It is well known, that reperfusion injury is characterized by development of cytosolic Ca²⁺-oscialltions and hypercontracture at the start of reperfusion. The aim of present study was to investigate, that if the activation of protein kinase A (PKA) influences the above-mentioned parameters and to analyze, whether this influence is due to affecting the mitochondrial permeability transition pores (MPTP) or the sarcoplasmic reticulum (SR). Isolated adult rat cardiomyocytes were superfused anoxically (60 min; 100% N₂; no glucose; pH 6.4) and then reperfused with a normoxic buffer (20 min; 21% O₂; 2.5 mM glucose; pH 7.4). In addition to cell length measurement, cytosolic Ca²⁺ and MPTP-opening were measured by the fluorescence indicators Fura-2 and Calcein. The PKA-Activator Isoproterenol (10 nM, 100 nM, or 1 mM) or the direct inhibitor of the MPTP, Cyclosporine A (Csp A; 500 nM) were applied during reperfusion. Before the end of reperfusion, a Ca²⁺-release from the SR was induced by application of Caffeine (100 mM). Application of Isoproterenol in all three concentrations during reperfusion reduced the frequency of the Ca²⁺-oscillations (Oscillations in the 5^th min of reperfusion in presence of 10 mM Isoproterenol: 19.03 ± 4.36 vs. 35.41 ± 4.27 in control; n >= 14, p < 0.05 for all further measurements). The extent of hypercontracture was also significantly decreased by Isoproterenol (Cell length at the end of reperfusion in presence of 10 mM Isoproterenol: 70.05 ± 2.16 % of end-anoxic length vs. 62.26 ± 1.50 % in control).

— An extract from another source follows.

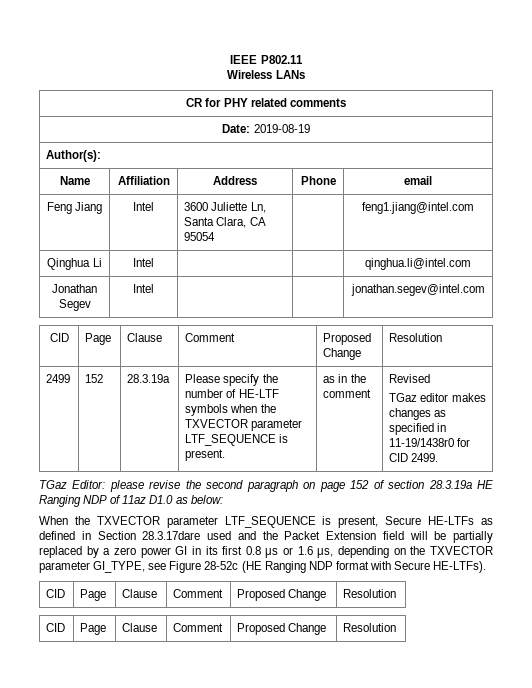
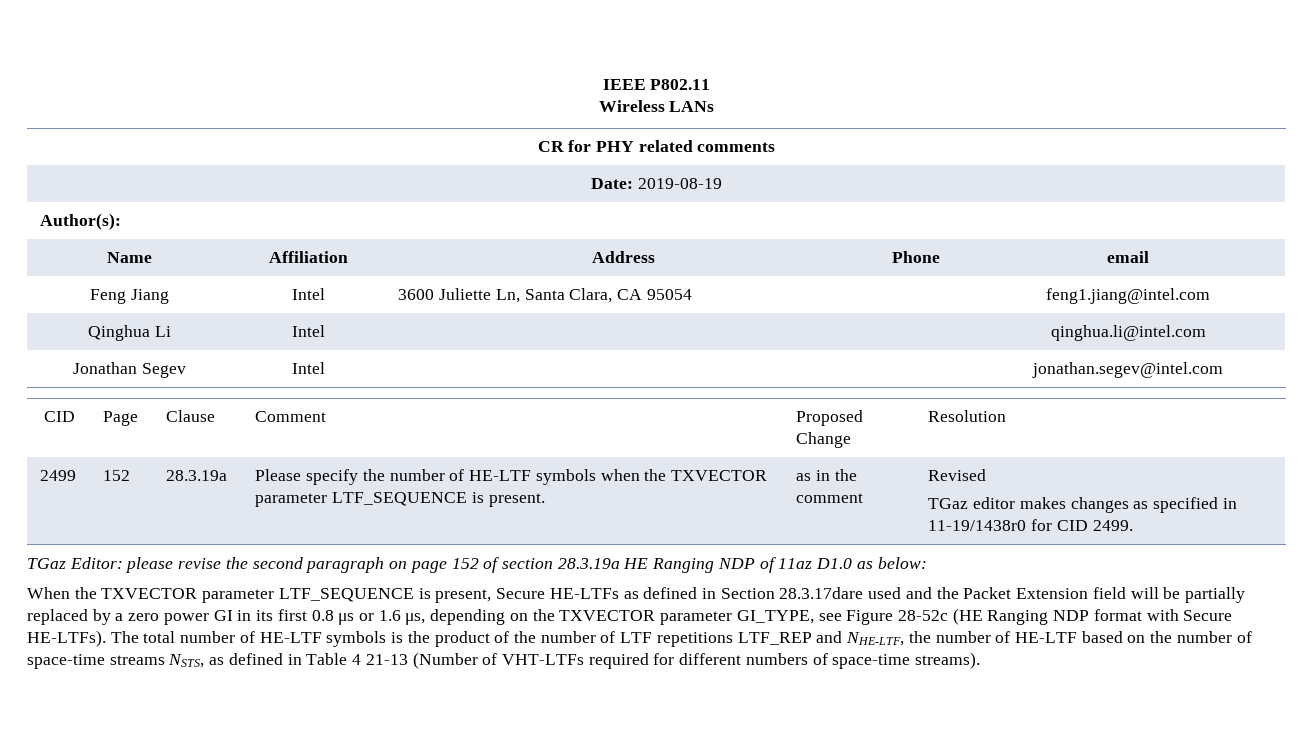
[46,589,66,598] [80,589,107,601] [122,589,158,598] [173,589,224,598] [237,589,327,601] [343,589,397,598] [46,623,66,632] [80,623,107,635] [122,623,158,632] [173,623,224,632] [237,623,327,635] [343,623,397,632] // CID | Page | Clause | Comment | Proposed Change | Resolution // CID | Page | Clause | Comment | Proposed Change | Resolution -> [110,631,1252,647] [27,652,981,669] The total number of HE-LTF symbols is the product of the number of LTF repetitions LTF_REP and NHE-LTF, the number of HE-LTF based on the number of space-time streams NSTS, as defined in Table 4 21-13 (Number of VHT-LTFs required for different numbers of space-time streams).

The Csp A-sensitive loss of mitochondrial Calcein, which indicates the MPTP-opening, was not reduced in presence of Isoproterenol. The application of Isoproterenol during reperfusion led to enhanced Ca²⁺-uptake by the SR (Increase of Ca²⁺-concentration after Caffeine-induced Ca²⁺-release from the SR in presence of 10 nM Isoproterenol: 33.76 ± 9.79 % vs. 4.63 ± 1.04 % in control). The data of present study show, that activation of PKA markedly reduces the reperfusion-induced cytosolic Ca²⁺-oscialltions and hypercontracture. This protection against reperfusion injury was mediated by enhanced Ca²⁺-uptake by the SR and not by interaction with the MPTP.